Question

How do you convert `(y = 2 + x)` to parametric equation?

Answer 1

`l->{(x = 0+lambda),(y = 2+lambda):}` for `lambda in RR`

Explanation:

The general line equation in `RR^2` is

`l->ax+by+c=0`

this equation can be arranged as

`l-> << vec n, p-p_0>> = 0` where

`vec n = {a,b}`, `p = {x,y}` a line generic point, and `p_0={x_0,y_0}` a line given point.

The determination of `p_0` is straightforward,
comparing

`ax+by+c=0` with
`a(x-x_0)+b(y-y_0) = 0` concluding

`-a x_0-b y_0 = c`

then supposing that `b ne 0` and fixing `x_0=0` we get `y_0=-c/b` so

`p_0={0,-c/b}`

Now, the parametric representation.

We have a line point which is `p_0` and an orthogonal vector `vec n` to the line direction. We need a vector `vec v` in the line direction, so choosing `vec v` such that `norm(vec v) > 0` and `<< vec n, vec v>> = 0`. Choosing `vec v = {b,-a}` then `<< vec n, vec v>> = b a-a b = 0`.
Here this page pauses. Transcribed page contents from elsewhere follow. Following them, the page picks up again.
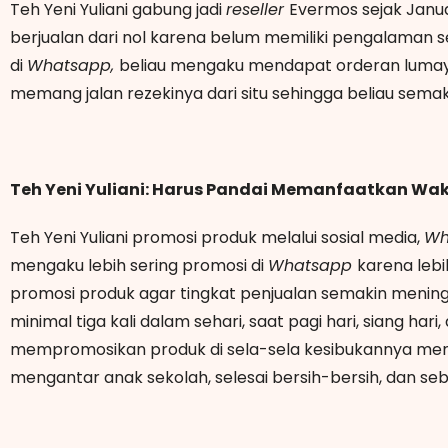
Teh Yeni Yuliani gabung jadi
reseller
Evermos sejak Janua
berjualan dari nol karena belum memiliki pengalaman
di
Whatsapp,
beliau mengaku mendapat orderan lumayan
memang jalan rezekinya dari situ sehingga beliau sema
Teh Yeni Yuliani: Harus Pandai Memanfaatkan Wak
Teh Yeni Yuliani promosi produk melalui sosial media,
Wh
mengaku lebih sering promosi di
Whatsapp
karena lebi
promosi produk agar tingkat penjualan semakin mening
minimal tiga kali dalam sehari, saat pagi hari, siang hari, 
mempromosikan produk di sela-sela kesibukannya men
mengantar anak sekolah, selesai bersih-bersih, dan se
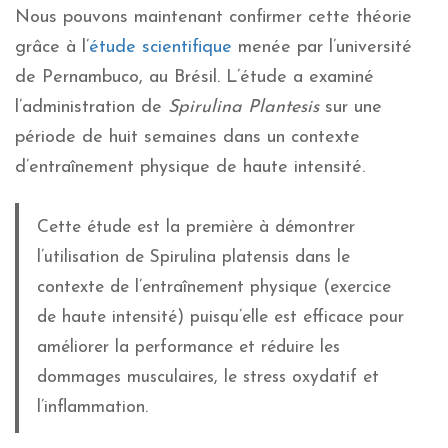
Nous pouvons maintenant confirmer cette théorie
grâce à l’
étude scientifique
menée par l’université
de Pernambuco, au Brésil. L’étude a examiné
l’administration de
Spirulina Plantesis
sur une
période de huit semaines dans un contexte
d’entraînement physique de haute intensité.
Cette étude est la première à démontrer
l’utilisation de Spirulina platensis dans le
contexte de l’entraînement physique (exercice
de haute intensité) puisqu’elle est efficace pour
améliorer la performance et réduire les
dommages musculaires, le stress oxydatif et
l’inflammation.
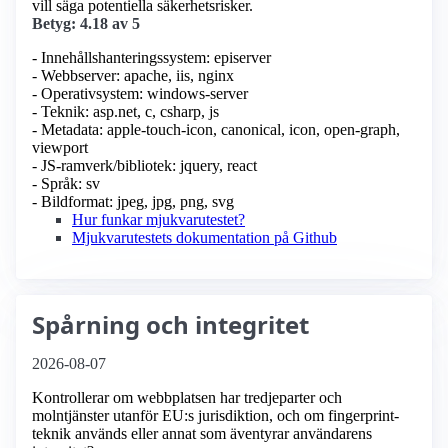
vill säga potentiella säkerhetsrisker.
Betyg: 4.18 av 5
- Innehållshanteringssystem: episerver
- Webbserver: apache, iis, nginx
- Operativsystem: windows-server
- Teknik: asp.net, c, csharp, js
- Metadata: apple-touch-icon, canonical, icon, open-graph,
viewport
- JS-ramverk/bibliotek: jquery, react
- Språk: sv
- Bildformat: jpeg, jpg, png, svg
Hur funkar mjukvarutestet?
Mjukvarutestets dokumentation på Github
Spårning och integritet
2026-08-07
Kontrollerar om webbplatsen har tredjeparter och
molntjänster utanför EU:s jurisdiktion, och om fingerprint-
teknik används eller annat som äventyrar användarens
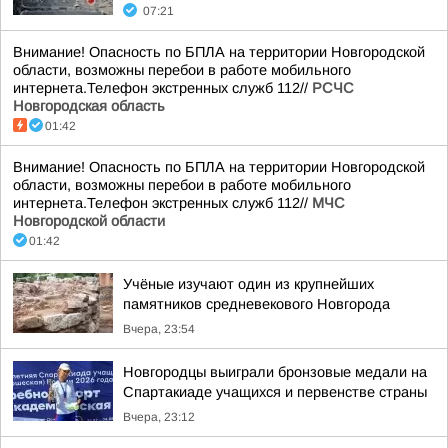
07:21
Внимание! Опасность по БПЛА на территории Новгородской
области, возможны перебои в работе мобильного
интернета.Телефон экстренных служб 112//
РСЧС
Новгородская область
01:42
Внимание! Опасность по БПЛА на территории Новгородской
области, возможны перебои в работе мобильного
интернета.Телефон экстренных служб 112//
МЧС
Новгородской области
01:42
Учёные изучают один из крупнейших
памятников средневекового Новгорода
Вчера, 23:54
Новгородцы выиграли бронзовые медали на
Спартакиаде учащихся и первенстве страны
Вчера, 23:12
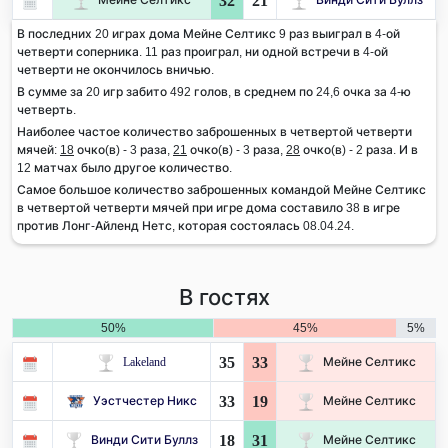
32
21
В последних 20 играх дома Мейне Селтикс 9 раз выиграл в 4-ой
четверти соперника. 11 раз проиграл, ни одной встречи в 4-ой
четверти не окончилось вничью.
В сумме за 20 игр забито 492 голов, в среднем по 24,6 очка за 4-ю
четверть.
Наиболее частое количество заброшенных в четвертой четверти
мячей:
18
очко(в) - 3 раза,
21
очко(в) - 3 раза,
28
очко(в) - 2 раза. И в
12 матчах было другое количество.
Самое большое количество заброшенных командой Мейне Селтикс
в четвертой четверти мячей при игре дома составило 38 в игре
против Лонг-Айленд Нетс, которая состоялась 08.04.24.
В гостях
50%
45%
5%
35
33
Lakeland
Мейне Селтикс
33
19
Уэстчестер Никс
Мейне Селтикс
18
31
Винди Сити Буллз
Мейне Селтикс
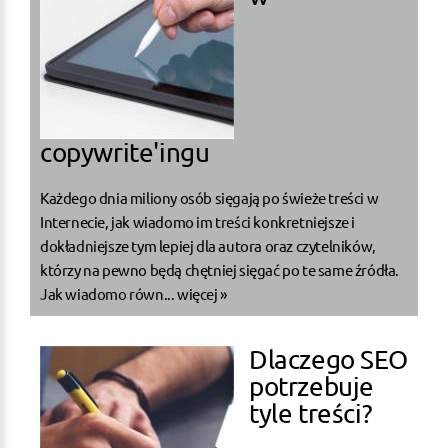
copywrite'ingu
Każdego dnia miliony osób sięgają po świeże treści w
Internecie, jak wiadomo im treści konkretniejsze i
dokładniejsze tym lepiej dla autora oraz czytelników,
którzy na pewno będą chętniej sięgać po te same źródła.
Jak wiadomo równ...
więcej »
Dlaczego SEO
potrzebuje
tyle treści?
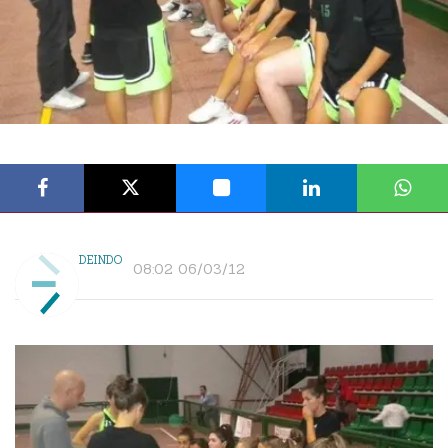
DEINDO
08:02 06/03/12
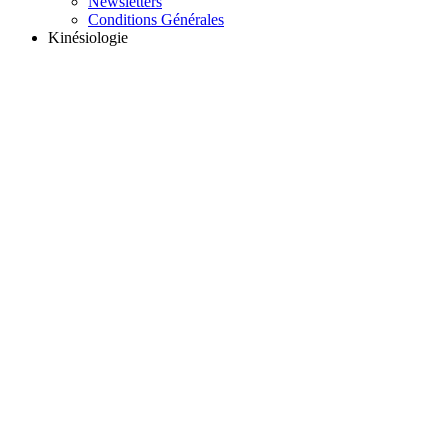
Newsletters
Conditions Générales
Kinésiologie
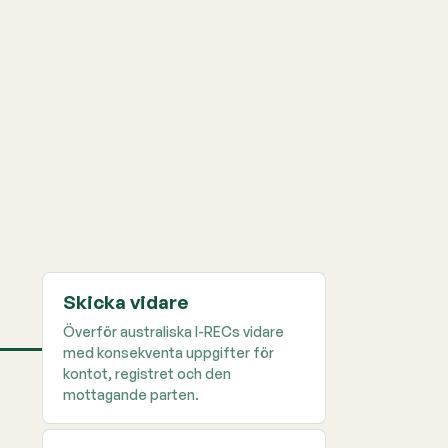
Skicka vidare
Överför australiska I-RECs vidare
med konsekventa uppgifter för
kontot, registret och den
mottagande parten.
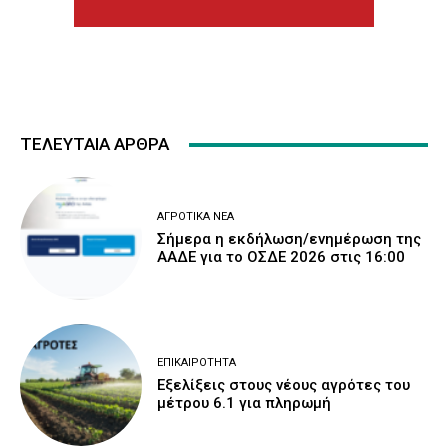
ΤΕΛΕΥΤΑΙΑ ΑΡΘΡΑ
ΑΓΡΟΤΙΚΆ ΝΈΑ
Σήμερα η εκδήλωση/ενημέρωση της
ΑΑΔΕ για το ΟΣΔΕ 2026 στις 16:00
ΕΠΙΚΑΙΡΌΤΗΤΑ
Εξελίξεις στους νέους αγρότες του
μέτρου 6.1 για πληρωμή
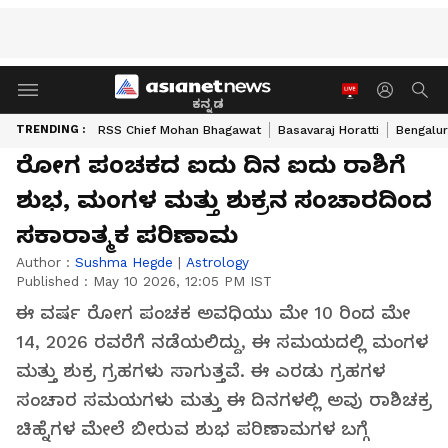
ಕನ್ನಡ
TRENDING :
RSS Chief Mohan Bhagawat
Basavaraj Horatti
Bengalur
ರೋಗ ಪಂಚಕದ ಐದು ದಿನ ಐದು ರಾಶಿಗೆ
ಶುಭ, ಮಂಗಳ ಮತ್ತು ಶುಕ್ರನ ಸಂಚಾರದಿಂದ
ಸಕಾರಾತ್ಮಕ ಪರಿಣಾಮ
Author :
Sushma Hegde
|
Astrology
Published :
May 10 2026, 12:05 PM IST
ಈ ವರ್ಷ ರೋಗ ಪಂಚಕ ಅವಧಿಯು ಮೇ 10 ರಿಂದ ಮೇ
14, 2026 ರವರೆಗೆ ನಡೆಯಲಿದ್ದು, ಈ ಸಮಯದಲ್ಲಿ ಮಂಗಳ
ಮತ್ತು ಶುಕ್ರ ಗ್ರಹಗಳು ಸಾಗುತ್ತವೆ. ಈ ಎರಡು ಗ್ರಹಗಳ
ಸಂಚಾರ ಸಮಯಗಳು ಮತ್ತು ಈ ದಿನಗಳಲ್ಲಿ ಅವು ರಾಶಿಚಕ್ರ
ಚಿಹ್ನೆಗಳ ಮೇಲೆ ಬೀರುವ ಶುಭ ಪರಿಣಾಮಗಳ ಬಗ್ಗೆ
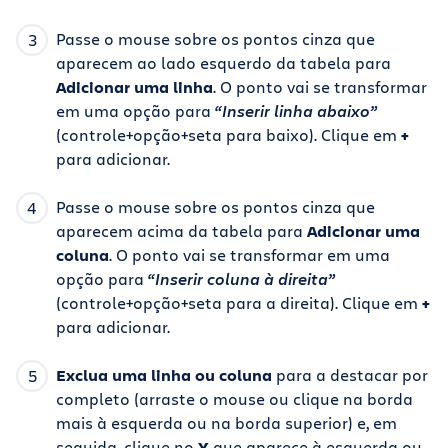
Passe o mouse sobre os pontos cinza que
aparecem ao lado esquerdo da tabela para
Adicionar uma linha
. O ponto vai se transformar
em uma opção para
“Inserir linha abaixo”
(controle+opção+seta para baixo). Clique em
+
para adicionar.
Passe o mouse sobre os pontos cinza que
aparecem acima da tabela para
Adicionar uma
coluna
. O ponto vai se transformar em uma
opção para
“Inserir coluna à direita”
(controle+opção+seta para a direita). Clique em
+
para adicionar.
Exclua uma linha ou coluna
para a destacar por
completo (arraste o mouse ou clique na borda
mais à esquerda ou na borda superior) e, em
seguida, clique no
X
que aparece à esquerda ou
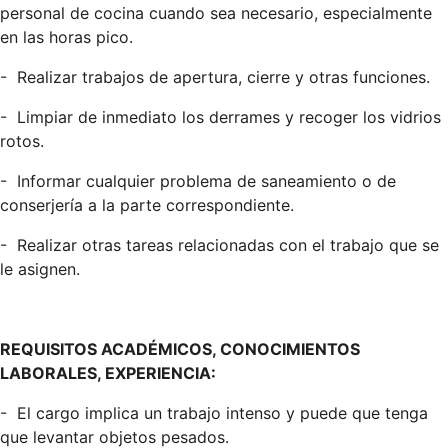
personal de cocina cuando sea necesario, especialmente
en las horas pico.
-
Realizar trabajos de apertura, cierre y otras funciones.
-
Limpiar de inmediato los derrames y recoger los vidrios
rotos.
-
Informar cualquier problema de saneamiento o de
conserjería a la parte correspondiente.
-
Realizar otras tareas relacionadas con el trabajo que se
le asignen.
REQUISITOS ACADÉMICOS, CONOCIMIENTOS
LABORALES, EXPERIENCIA:
-
El cargo implica un trabajo intenso y puede que tenga
que levantar objetos pesados.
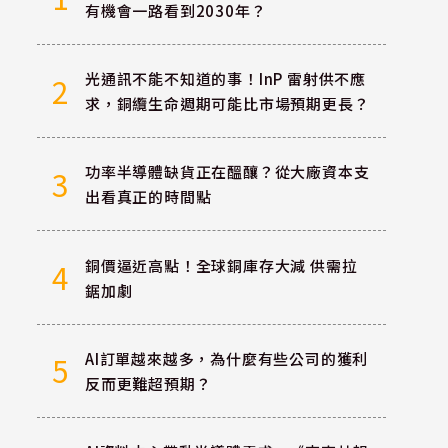
有機會一路看到2030年？
光通訊不能不知道的事！InP 雷射供不應
2
求，銅纜生命週期可能比市場預期更長？
功率半導體缺貨正在醞釀？從大廠資本支
3
出看真正的時間點
銅價逼近高點！全球銅庫存大減 供需拉
4
鋸加劇
AI訂單越來越多，為什麼有些公司的獲利
5
反而更難超預期？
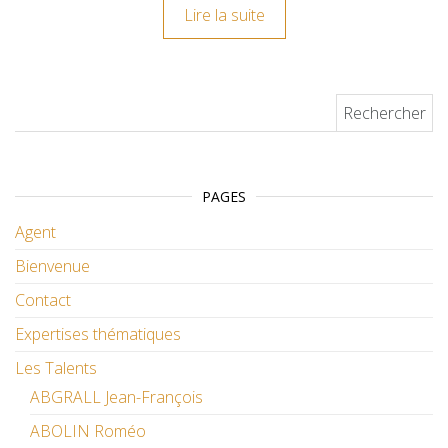
Lire la suite
Rechercher :
PAGES
Agent
Bienvenue
Contact
Expertises thématiques
Les Talents
ABGRALL Jean-François
ABOLIN Roméo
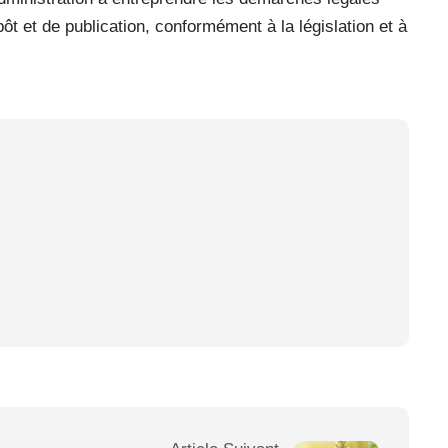
t et de publication, conformément à la législation et à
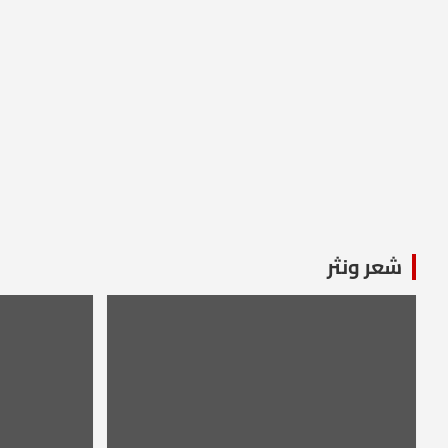
شعر ونثر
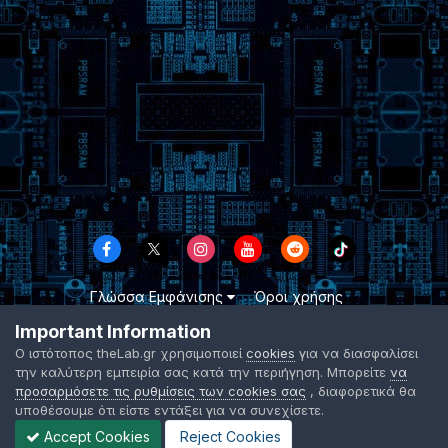
Γλώσσα Εμφάνισης
Όροι χρήσης
Επικοινωνήστε μαζί μας
Cookies
Important Information
TheLab.gr 2003 -
2026 ©
Ο ιστότοπος theLab.gr χρησιμοποιεί
cookies
για να διασφαλίσει
Powered by Invision Community
την καλύτερη εμπειρία σας κατά την περιήγηση. Μπορείτε
να
προσαρμόσετε τις ρυθμίσεις των cookies σας
, διαφορετικά θα
υποθέσουμε ότι είστε εντάξει για να συνεχίσετε.
Accept Cookies
Reject Cookies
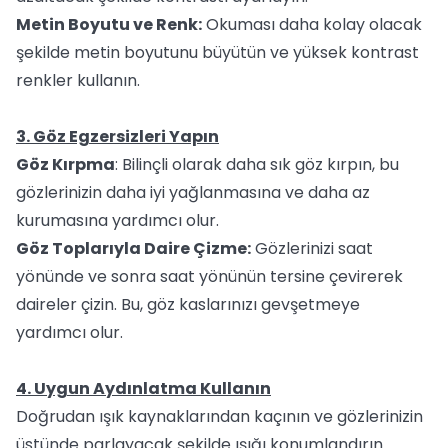
Metin Boyutu ve Renk:
Okuması daha kolay olacak
şekilde metin boyutunu büyütün ve yüksek kontrast
renkler kullanın.
3. Göz Egzersizleri Yapın
Göz Kırpma
: Bilinçli olarak daha sık göz kırpın, bu
gözlerinizin daha iyi yağlanmasına ve daha az
kurumasına yardımcı olur.
Göz Toplarıyla Daire Çizme:
Gözlerinizi saat
yönünde ve sonra saat yönünün tersine çevirerek
daireler çizin. Bu, göz kaslarınızı gevşetmeye
yardımcı olur.
4. Uygun Aydınlatma Kullanın
Doğrudan ışık kaynaklarından kaçının ve gözlerinizin
üstünde parlayacak şekilde ışığı konumlandırın.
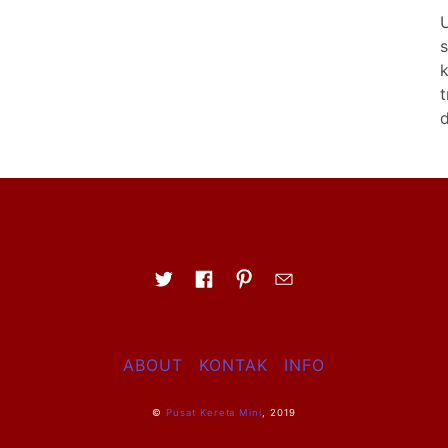
s
k
t
d
ABOUT
KONTAK
INFO
©
Pusat Kereta Mini
, 2019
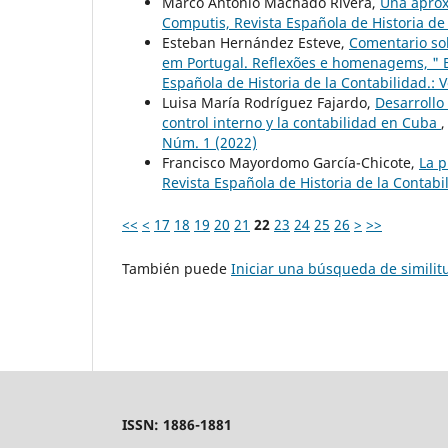
Marco Antonio Machado Rivera,
Una aprox
Computis, Revista Española de Historia de 
Esteban Hernández Esteve,
Comentario sob
em Portugal. Reflexões e homenagems, " Br
Española de Historia de la Contabilidad.: V
Luisa María Rodríguez Fajardo,
Desarrollo
control interno y la contabilidad en Cuba
Núm. 1 (2022)
Francisco Mayordomo García-Chicote,
La p
Revista Española de Historia de la Contabil
<<
<
17
18
19
20
21
22
23
24
25
26
>
>>
También puede
Iniciar una búsqueda de simili
ISSN: 1886-1881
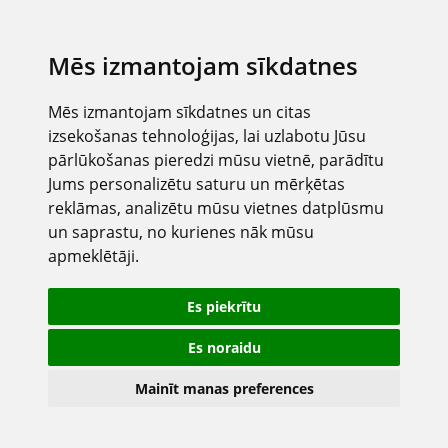
Mēs izmantojam sīkdatnes
Mēs izmantojam sīkdatnes un citas
izsekošanas tehnoloģijas, lai uzlabotu Jūsu
pārlūkošanas pieredzi mūsu vietnē, parādītu
Jums personalizētu saturu un mērķētas
reklāmas, analizētu mūsu vietnes datplūsmu
un saprastu, no kurienes nāk mūsu
apmeklētāji.
Es piekrītu
Es noraidu
Mainīt manas preferences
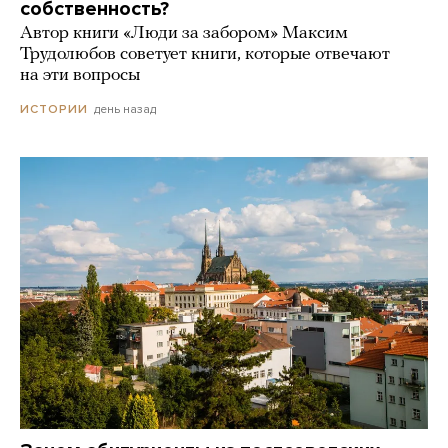
собственность?
Автор книги «Люди за забором» Максим
Трудолюбов советует книги, которые отвечают
на эти вопросы
день назад
ИСТОРИИ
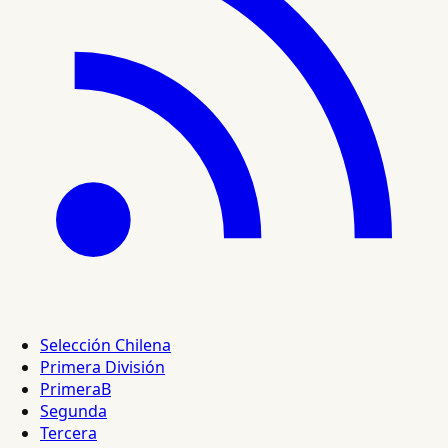
Selección Chilena
Primera División
PrimeraB
Segunda
Tercera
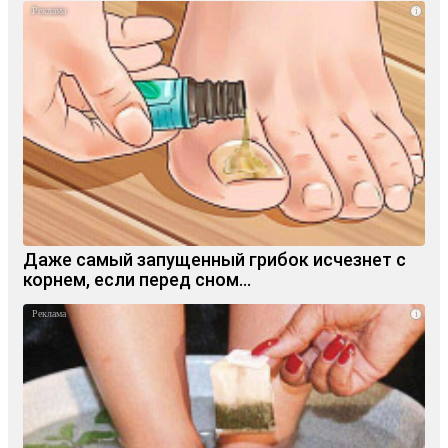
i
Даже самый запущенный грибок исчезнет с
корнем, если перед сном…
i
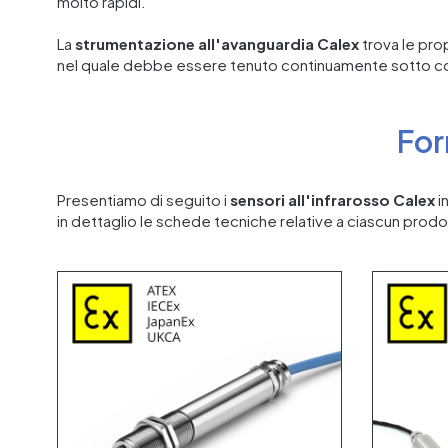
molto rapidi.
La
strumentazione all'avanguardia Calex
trova le prop
nel quale debbe essere tenuto continuamente sotto contr
For
Presentiamo di seguito i
sensori all'infrarosso Calex
i
in dettaglio le schede tecniche relative a ciascun prodo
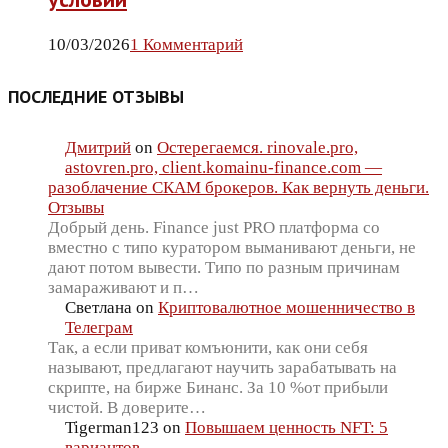
10/03/2026
1 Комментарий
ПОСЛЕДНИЕ ОТЗЫВЫ
Дмитрий
on
Остерегаемся. rinovale.pro,
astovren.pro, client.komainu-finance.com —
разоблачение СКАМ брокеров. Как вернуть деньги.
Отзывы
Добрый день. Finance just PRO платформа со
вместно с типо куратором выманивают деньги, не
дают потом вывести. Типо по разным причинам
замараживают и п…
Светлана
on
Криптовалютное мошенничество в
Телеграм
Так, а если приват комъюнити, как они себя
называют, предлагают научить зарабатывать на
скрипте, на бирже Бинанс. За 10 %от прибыли
чистой. В доверите…
Tigerman123
on
Повышаем ценность NFT: 5
вариантов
Finally, the parametric line equation is

`l->p = p_0 + lambda vec v` with `lambda in RR`

In the present case

`l->-x+y-2=0`

`p_0 = {0,-c/b} = {0,-((-2)/1)}`
`vec n = {-1,1}->vec v = {1,1}`

then

`l->{(x = 0+lambda),(y = 2+lambda):}`

Answer 2

see below

Explanation:

parametrising a straight line is a bit of a waste of time unless you have an idea as to why you would want to do that.

or, put another way, the idea behind parameterisation is that you reduce the independent variables. in Cartesian x-y, it really kinda misses the point.